Dataset entries:
/---

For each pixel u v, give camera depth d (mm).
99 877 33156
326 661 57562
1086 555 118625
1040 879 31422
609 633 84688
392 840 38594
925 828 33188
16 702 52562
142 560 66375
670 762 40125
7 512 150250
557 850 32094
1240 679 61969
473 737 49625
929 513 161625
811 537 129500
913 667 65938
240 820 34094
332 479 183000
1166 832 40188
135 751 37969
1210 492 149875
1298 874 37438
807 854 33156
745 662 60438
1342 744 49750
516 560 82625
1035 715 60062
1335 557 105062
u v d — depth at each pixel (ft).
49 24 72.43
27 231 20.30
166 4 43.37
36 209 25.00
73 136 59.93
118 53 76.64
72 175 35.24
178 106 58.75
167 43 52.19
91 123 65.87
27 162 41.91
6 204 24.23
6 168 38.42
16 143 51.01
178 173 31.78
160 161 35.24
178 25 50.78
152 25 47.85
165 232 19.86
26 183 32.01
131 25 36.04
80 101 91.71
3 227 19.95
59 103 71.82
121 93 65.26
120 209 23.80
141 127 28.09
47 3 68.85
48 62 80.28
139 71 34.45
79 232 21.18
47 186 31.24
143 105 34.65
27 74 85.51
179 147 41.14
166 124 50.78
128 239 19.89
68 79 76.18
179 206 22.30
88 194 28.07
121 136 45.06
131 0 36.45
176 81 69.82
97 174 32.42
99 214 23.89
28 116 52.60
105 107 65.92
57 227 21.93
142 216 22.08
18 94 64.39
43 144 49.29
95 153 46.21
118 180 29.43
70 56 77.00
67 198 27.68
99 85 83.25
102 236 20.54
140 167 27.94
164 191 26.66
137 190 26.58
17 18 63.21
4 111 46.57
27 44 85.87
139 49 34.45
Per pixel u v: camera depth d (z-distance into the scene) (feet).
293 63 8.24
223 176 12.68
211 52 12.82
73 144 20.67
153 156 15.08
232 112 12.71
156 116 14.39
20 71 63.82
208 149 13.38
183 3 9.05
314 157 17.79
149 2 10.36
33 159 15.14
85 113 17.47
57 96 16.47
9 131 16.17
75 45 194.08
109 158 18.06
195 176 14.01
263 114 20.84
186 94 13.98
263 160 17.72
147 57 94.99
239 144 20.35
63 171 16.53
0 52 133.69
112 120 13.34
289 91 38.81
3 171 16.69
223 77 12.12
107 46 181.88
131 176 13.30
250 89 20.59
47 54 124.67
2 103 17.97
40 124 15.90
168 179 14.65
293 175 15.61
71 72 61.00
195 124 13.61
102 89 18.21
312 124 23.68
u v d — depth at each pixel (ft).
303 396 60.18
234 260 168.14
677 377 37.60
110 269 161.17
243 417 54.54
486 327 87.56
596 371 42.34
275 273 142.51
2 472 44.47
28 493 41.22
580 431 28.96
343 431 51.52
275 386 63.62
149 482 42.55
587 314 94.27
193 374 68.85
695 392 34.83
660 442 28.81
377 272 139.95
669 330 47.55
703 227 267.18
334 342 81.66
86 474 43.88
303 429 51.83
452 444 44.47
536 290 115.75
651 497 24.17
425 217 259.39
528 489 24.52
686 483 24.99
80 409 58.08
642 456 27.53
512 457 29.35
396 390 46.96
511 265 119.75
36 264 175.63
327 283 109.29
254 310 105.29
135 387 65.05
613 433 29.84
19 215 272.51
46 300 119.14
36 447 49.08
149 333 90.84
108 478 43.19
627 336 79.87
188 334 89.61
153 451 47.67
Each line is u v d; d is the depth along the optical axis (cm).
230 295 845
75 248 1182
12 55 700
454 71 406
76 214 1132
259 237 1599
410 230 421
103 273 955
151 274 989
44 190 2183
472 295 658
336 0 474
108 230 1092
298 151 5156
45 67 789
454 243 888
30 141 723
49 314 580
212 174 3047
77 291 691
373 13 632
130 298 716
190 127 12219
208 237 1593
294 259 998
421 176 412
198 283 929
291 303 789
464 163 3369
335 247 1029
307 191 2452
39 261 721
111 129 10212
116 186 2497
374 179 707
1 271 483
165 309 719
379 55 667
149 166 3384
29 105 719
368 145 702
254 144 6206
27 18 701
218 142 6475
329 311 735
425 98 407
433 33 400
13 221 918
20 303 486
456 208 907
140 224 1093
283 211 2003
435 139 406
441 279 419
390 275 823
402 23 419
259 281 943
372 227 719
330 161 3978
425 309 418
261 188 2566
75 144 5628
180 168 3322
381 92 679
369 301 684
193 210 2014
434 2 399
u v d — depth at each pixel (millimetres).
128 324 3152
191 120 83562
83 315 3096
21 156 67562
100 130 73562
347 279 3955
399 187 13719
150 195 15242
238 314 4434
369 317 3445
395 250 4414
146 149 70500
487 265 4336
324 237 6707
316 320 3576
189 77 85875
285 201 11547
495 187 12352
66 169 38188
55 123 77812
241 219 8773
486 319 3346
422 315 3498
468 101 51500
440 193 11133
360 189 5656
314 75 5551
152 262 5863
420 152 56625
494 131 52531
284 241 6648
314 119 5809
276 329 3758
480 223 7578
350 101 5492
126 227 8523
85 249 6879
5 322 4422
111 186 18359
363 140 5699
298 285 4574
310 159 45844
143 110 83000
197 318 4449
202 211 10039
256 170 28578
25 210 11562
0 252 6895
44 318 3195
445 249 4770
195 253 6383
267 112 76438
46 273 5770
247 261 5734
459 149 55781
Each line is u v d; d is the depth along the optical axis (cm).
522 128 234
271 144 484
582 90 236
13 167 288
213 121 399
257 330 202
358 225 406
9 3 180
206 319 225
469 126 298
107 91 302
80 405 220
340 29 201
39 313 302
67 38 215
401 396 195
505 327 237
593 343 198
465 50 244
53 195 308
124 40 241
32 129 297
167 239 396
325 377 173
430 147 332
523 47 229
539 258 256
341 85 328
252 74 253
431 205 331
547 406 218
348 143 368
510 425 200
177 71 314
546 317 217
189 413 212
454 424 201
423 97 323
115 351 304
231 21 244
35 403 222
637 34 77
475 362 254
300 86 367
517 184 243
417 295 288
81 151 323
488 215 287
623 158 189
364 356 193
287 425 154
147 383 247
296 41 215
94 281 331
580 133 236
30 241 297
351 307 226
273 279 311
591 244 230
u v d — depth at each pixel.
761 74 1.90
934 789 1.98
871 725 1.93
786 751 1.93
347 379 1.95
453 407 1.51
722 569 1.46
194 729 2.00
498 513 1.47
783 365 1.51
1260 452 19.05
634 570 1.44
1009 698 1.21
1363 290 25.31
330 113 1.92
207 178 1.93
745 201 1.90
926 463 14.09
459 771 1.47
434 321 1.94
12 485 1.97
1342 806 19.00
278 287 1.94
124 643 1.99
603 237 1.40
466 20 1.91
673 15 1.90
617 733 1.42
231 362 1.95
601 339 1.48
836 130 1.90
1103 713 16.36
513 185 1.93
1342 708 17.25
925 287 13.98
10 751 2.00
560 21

\---

Retype the records above exactly.

§ Response for this exercise
For each pixel u v, give camera depth d (mm).
99 877 33156
326 661 57562
1086 555 118625
1040 879 31422
609 633 84688
392 840 38594
925 828 33188
16 702 52562
142 560 66375
670 762 40125
7 512 150250
557 850 32094
1240 679 61969
473 737 49625
929 513 161625
811 537 129500
913 667 65938
240 820 34094
332 479 183000
1166 832 40188
135 751 37969
1210 492 149875
1298 874 37438
807 854 33156
745 662 60438
1342 744 49750
516 560 82625
1035 715 60062
1335 557 105062
u v d — depth at each pixel (ft).
49 24 72.43
27 231 20.30
166 4 43.37
36 209 25.00
73 136 59.93
118 53 76.64
72 175 35.24
178 106 58.75
167 43 52.19
91 123 65.87
27 162 41.91
6 204 24.23
6 168 38.42
16 143 51.01
178 173 31.78
160 161 35.24
178 25 50.78
152 25 47.85
165 232 19.86
26 183 32.01
131 25 36.04
80 101 91.71
3 227 19.95
59 103 71.82
121 93 65.26
120 209 23.80
141 127 28.09
47 3 68.85
48 62 80.28
139 71 34.45
79 232 21.18
47 186 31.24
143 105 34.65
27 74 85.51
179 147 41.14
166 124 50.78
128 239 19.89
68 79 76.18
179 206 22.30
88 194 28.07
121 136 45.06
131 0 36.45
176 81 69.82
97 174 32.42
99 214 23.89
28 116 52.60
105 107 65.92
57 227 21.93
142 216 22.08
18 94 64.39
43 144 49.29
95 153 46.21
118 180 29.43
70 56 77.00
67 198 27.68
99 85 83.25
102 236 20.54
140 167 27.94
164 191 26.66
137 190 26.58
17 18 63.21
4 111 46.57
27 44 85.87
139 49 34.45
Per pixel u v: camera depth d (z-distance into the scene) (feet).
293 63 8.24
223 176 12.68
211 52 12.82
73 144 20.67
153 156 15.08
232 112 12.71
156 116 14.39
20 71 63.82
208 149 13.38
183 3 9.05
314 157 17.79
149 2 10.36
33 159 15.14
85 113 17.47
57 96 16.47
9 131 16.17
75 45 194.08
109 158 18.06
195 176 14.01
263 114 20.84
186 94 13.98
263 160 17.72
147 57 94.99
239 144 20.35
63 171 16.53
0 52 133.69
112 120 13.34
289 91 38.81
3 171 16.69
223 77 12.12
107 46 181.88
131 176 13.30
250 89 20.59
47 54 124.67
2 103 17.97
40 124 15.90
168 179 14.65
293 175 15.61
71 72 61.00
195 124 13.61
102 89 18.21
312 124 23.68
u v d — depth at each pixel (ft).
303 396 60.18
234 260 168.14
677 377 37.60
110 269 161.17
243 417 54.54
486 327 87.56
596 371 42.34
275 273 142.51
2 472 44.47
28 493 41.22
580 431 28.96
343 431 51.52
275 386 63.62
149 482 42.55
587 314 94.27
193 374 68.85
695 392 34.83
660 442 28.81
377 272 139.95
669 330 47.55
703 227 267.18
334 342 81.66
86 474 43.88
303 429 51.83
452 444 44.47
536 290 115.75
651 497 24.17
425 217 259.39
528 489 24.52
686 483 24.99
80 409 58.08
642 456 27.53
512 457 29.35
396 390 46.96
511 265 119.75
36 264 175.63
327 283 109.29
254 310 105.29
135 387 65.05
613 433 29.84
19 215 272.51
46 300 119.14
36 447 49.08
149 333 90.84
108 478 43.19
627 336 79.87
188 334 89.61
153 451 47.67
Each line is u v d; d is the depth along the optical axis (cm).
230 295 845
75 248 1182
12 55 700
454 71 406
76 214 1132
259 237 1599
410 230 421
103 273 955
151 274 989
44 190 2183
472 295 658
336 0 474
108 230 1092
298 151 5156
45 67 789
454 243 888
30 141 723
49 314 580
212 174 3047
77 291 691
373 13 632
130 298 716
190 127 12219
208 237 1593
294 259 998
421 176 412
198 283 929
291 303 789
464 163 3369
335 247 1029
307 191 2452
39 261 721
111 129 10212
116 186 2497
374 179 707
1 271 483
165 309 719
379 55 667
149 166 3384
29 105 719
368 145 702
254 144 6206
27 18 701
218 142 6475
329 311 735
425 98 407
433 33 400
13 221 918
20 303 486
456 208 907
140 224 1093
283 211 2003
435 139 406
441 279 419
390 275 823
402 23 419
259 281 943
372 227 719
330 161 3978
425 309 418
261 188 2566
75 144 5628
180 168 3322
381 92 679
369 301 684
193 210 2014
434 2 399
u v d — depth at each pixel (millimetres).
128 324 3152
191 120 83562
83 315 3096
21 156 67562
100 130 73562
347 279 3955
399 187 13719
150 195 15242
238 314 4434
369 317 3445
395 250 4414
146 149 70500
487 265 4336
324 237 6707
316 320 3576
189 77 85875
285 201 11547
495 187 12352
66 169 38188
55 123 77812
241 219 8773
486 319 3346
422 315 3498
468 101 51500
440 193 11133
360 189 5656
314 75 5551
152 262 5863
420 152 56625
494 131 52531
284 241 6648
314 119 5809
276 329 3758
480 223 7578
350 101 5492
126 227 8523
85 249 6879
5 322 4422
111 186 18359
363 140 5699
298 285 4574
310 159 45844
143 110 83000
197 318 4449
202 211 10039
256 170 28578
25 210 11562
0 252 6895
44 318 3195
445 249 4770
195 253 6383
267 112 76438
46 273 5770
247 261 5734
459 149 55781
Each line is u v d; d is the depth along the optical axis (cm).
522 128 234
271 144 484
582 90 236
13 167 288
213 121 399
257 330 202
358 225 406
9 3 180
206 319 225
469 126 298
107 91 302
80 405 220
340 29 201
39 313 302
67 38 215
401 396 195
505 327 237
593 343 198
465 50 244
53 195 308
124 40 241
32 129 297
167 239 396
325 377 173
430 147 332
523 47 229
539 258 256
341 85 328
252 74 253
431 205 331
547 406 218
348 143 368
510 425 200
177 71 314
546 317 217
189 413 212
454 424 201
423 97 323
115 351 304
231 21 244
35 403 222
637 34 77
475 362 254
300 86 367
517 184 243
417 295 288
81 151 323
488 215 287
623 158 189
364 356 193
287 425 154
147 383 247
296 41 215
94 281 331
580 133 236
30 241 297
351 307 226
273 279 311
591 244 230
u v d — depth at each pixel.
761 74 1.90
934 789 1.98
871 725 1.93
786 751 1.93
347 379 1.95
453 407 1.51
722 569 1.46
194 729 2.00
498 513 1.47
783 365 1.51
1260 452 19.05
634 570 1.44
1009 698 1.21
1363 290 25.31
330 113 1.92
207 178 1.93
745 201 1.90
926 463 14.09
459 771 1.47
434 321 1.94
12 485 1.97
1342 806 19.00
278 287 1.94
124 643 1.99
603 237 1.40
466 20 1.91
673 15 1.90
617 733 1.42
231 362 1.95
601 339 1.48
836 130 1.90
1103 713 16.36
513 185 1.93
1342 708 17.25
925 287 13.98
10 751 2.00
560 21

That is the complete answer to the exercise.